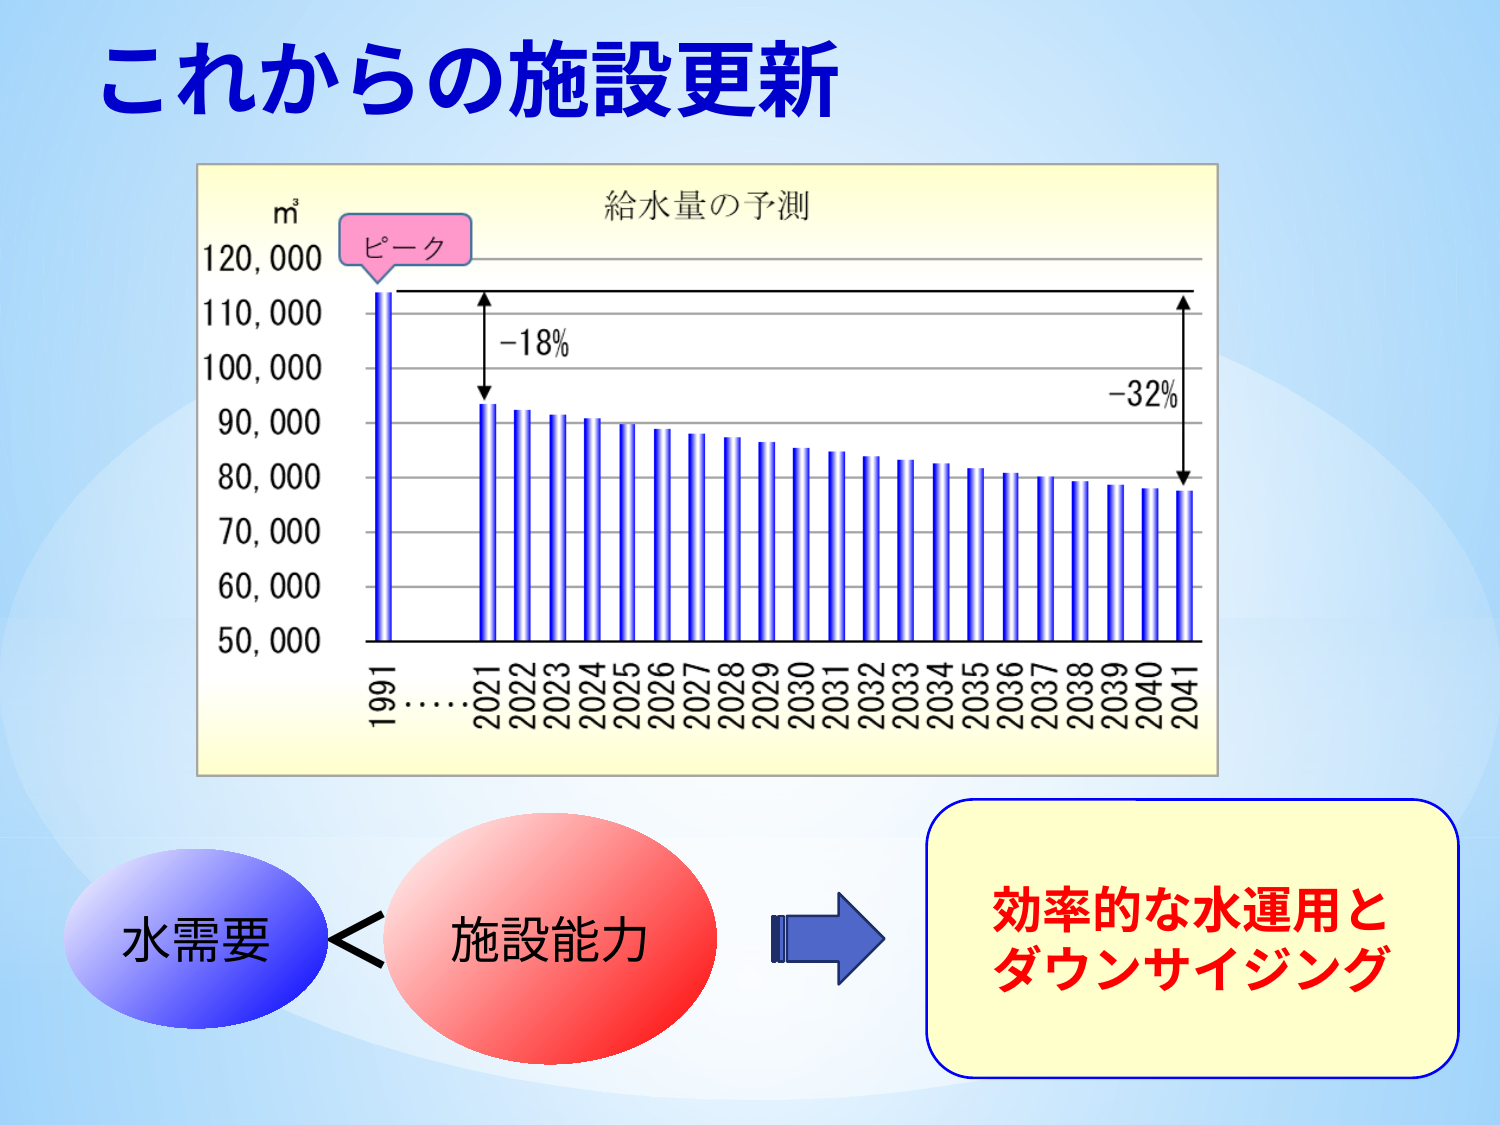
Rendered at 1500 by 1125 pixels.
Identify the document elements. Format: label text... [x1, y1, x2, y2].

picture [195, 163, 1220, 778]
text_box 効率的な水運用と ダウンサイジング [925, 798, 1460, 1080]
text_box 水需要 [62, 847, 330, 1030]
text_box 施設能力 [382, 812, 718, 1066]
text_box ＜ [296, 877, 403, 1000]
title これからの施設更新 [76, 19, 960, 164]
text_box [771, 891, 886, 986]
---------------
**Directions for this task**
Print the records again exactly, pictures excluded.

**Answer section**
Rendered at 1500 by 1125 pixels.
Identify the document elements. Format: label text... [x1, y1, x2, y2].

picture [195, 163, 1220, 778]
text_box 効率的な水運用と ダウンサイジング [925, 798, 1460, 1080]
text_box 水需要 [62, 847, 330, 1030]
text_box 施設能力 [382, 812, 718, 1066]
text_box ＜ [296, 877, 403, 1000]
title これからの施設更新 [76, 19, 960, 164]
text_box [771, 891, 886, 986]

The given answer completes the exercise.